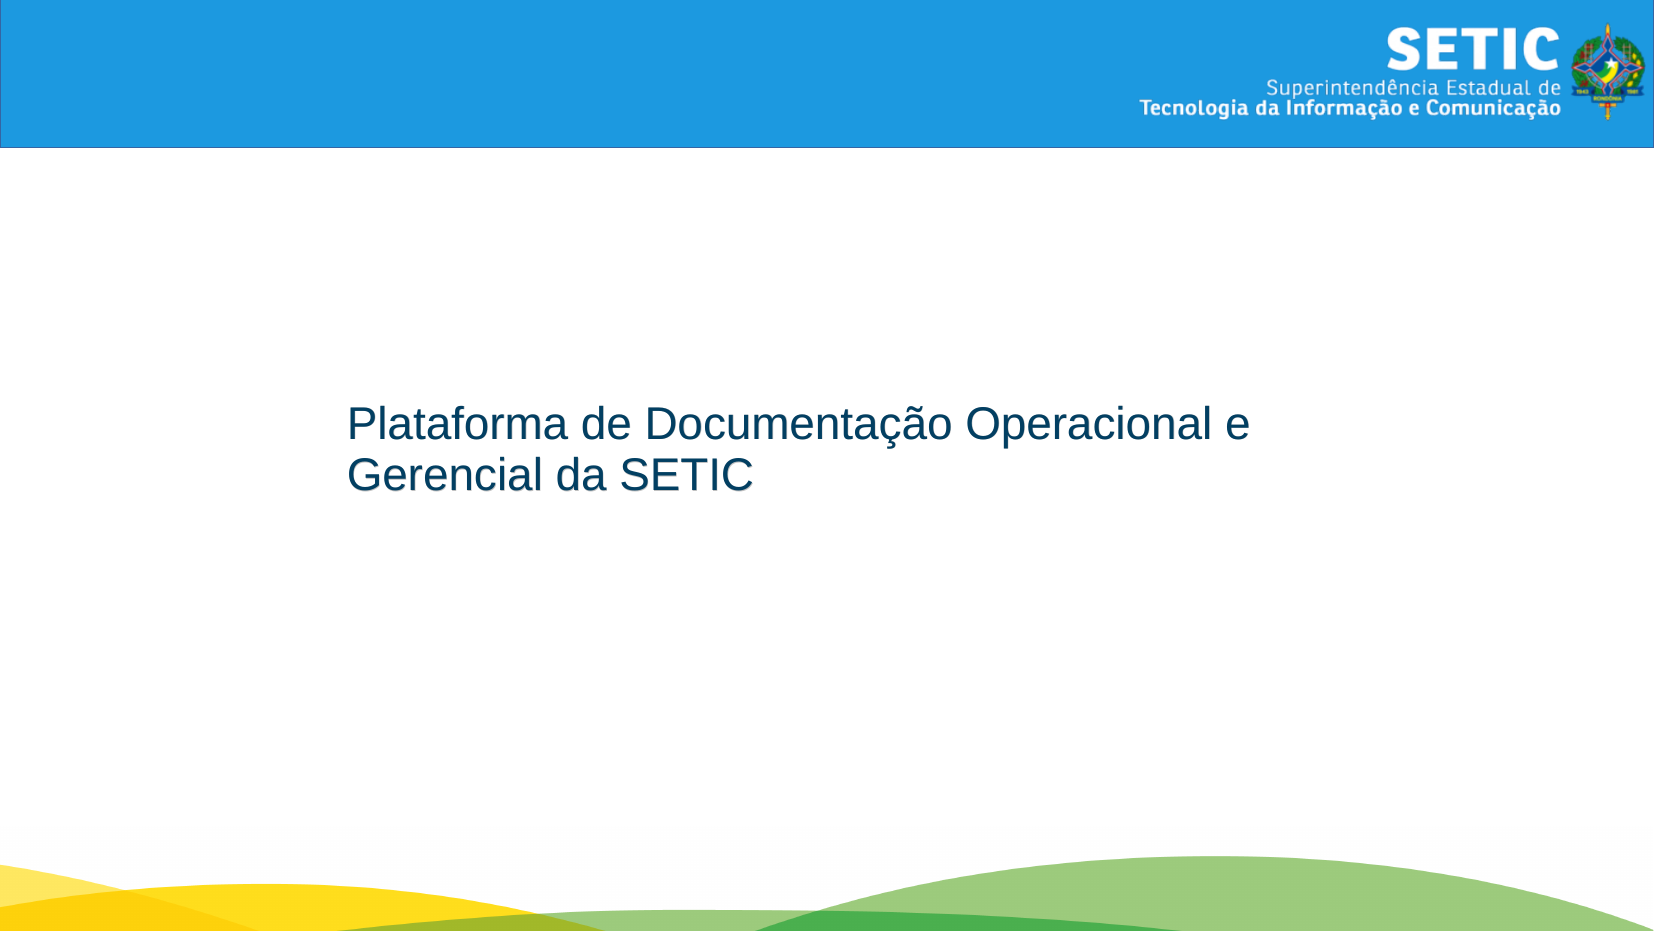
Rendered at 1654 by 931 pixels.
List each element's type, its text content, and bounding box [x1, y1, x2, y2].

text_box [0, 0, 1654, 148]
picture [1135, 23, 1566, 125]
picture [1570, 19, 1646, 125]
text_box Plataforma de Documentação Operacional e Gerencial da SETIC [332, 390, 1322, 541]
picture [0, 826, 1654, 931]
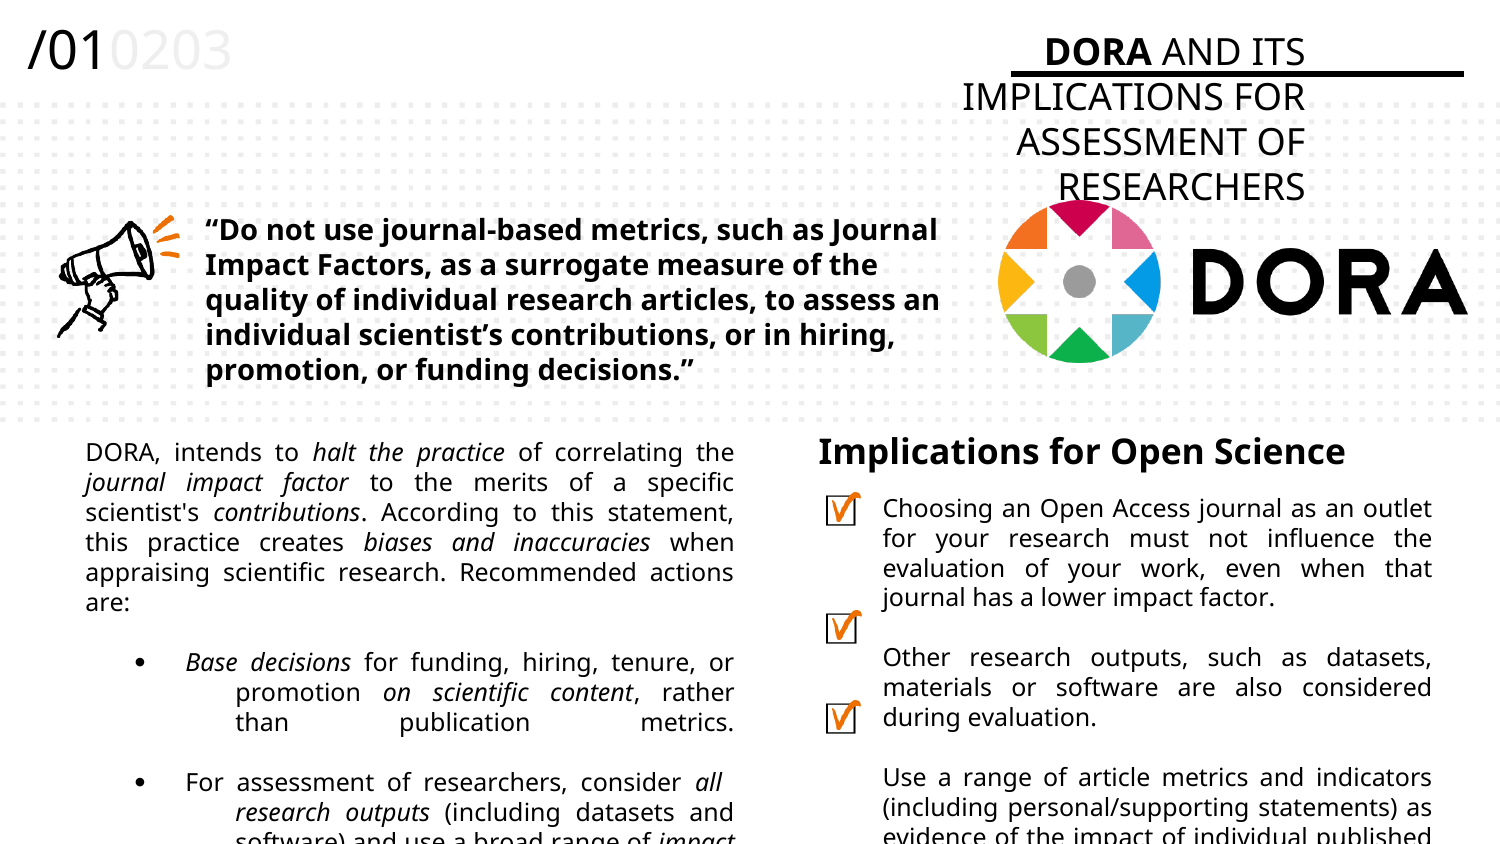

--------------------------------------------------

■ TASK OBJECTIVE
Rewrite the items above as a numbered list of their lines, skipping blank lines and omitting the images themselves.

■ WRITTEN SOLUTION
1. Rendered at 1654 by 931 pixels.
2. List each element's type, its text content, and bounding box [x1, y1, x2, y2].
3. text_box [0, 0, 1654, 148]
4. picture [1135, 23, 1566, 125]
5. picture [1570, 19, 1646, 125]
6. text_box Plataforma de Documentação Operacional e Gerencial da SETIC [332, 390, 1322, 541]
7. picture [0, 826, 1654, 931]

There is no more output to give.